WHAT IS NEEDED:
Search the data for the string "thumb" and gather each line it is in.

BEGIN INFORMATION SUPPLIED

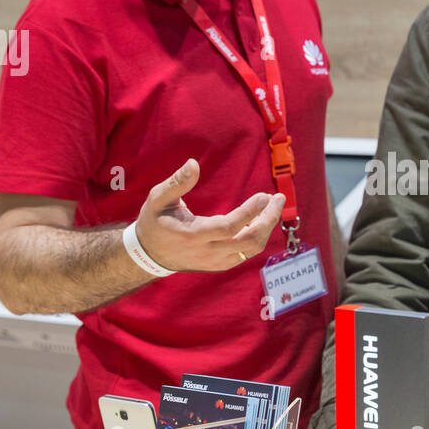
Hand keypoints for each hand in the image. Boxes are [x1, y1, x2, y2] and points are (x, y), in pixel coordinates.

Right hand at [135, 159, 284, 272]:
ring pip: (252, 249)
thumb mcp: (158, 199)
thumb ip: (176, 182)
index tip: (264, 196)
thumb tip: (193, 164)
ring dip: (267, 228)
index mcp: (192, 235)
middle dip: (268, 220)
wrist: (150, 255)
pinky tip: (262, 219)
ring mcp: (217, 261)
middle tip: (278, 199)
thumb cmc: (155, 221)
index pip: (228, 228)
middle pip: (248, 241)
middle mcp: (208, 252)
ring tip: (272, 206)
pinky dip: (259, 236)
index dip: (249, 213)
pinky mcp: (222, 264)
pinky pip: (247, 253)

END INFORMATION SUPPLIED

THE COMPLETED TASK:
thumb mcp: (158, 199)
thumb ip: (176, 182)
thumb tip: (193, 164)
thumb cmc: (155, 221)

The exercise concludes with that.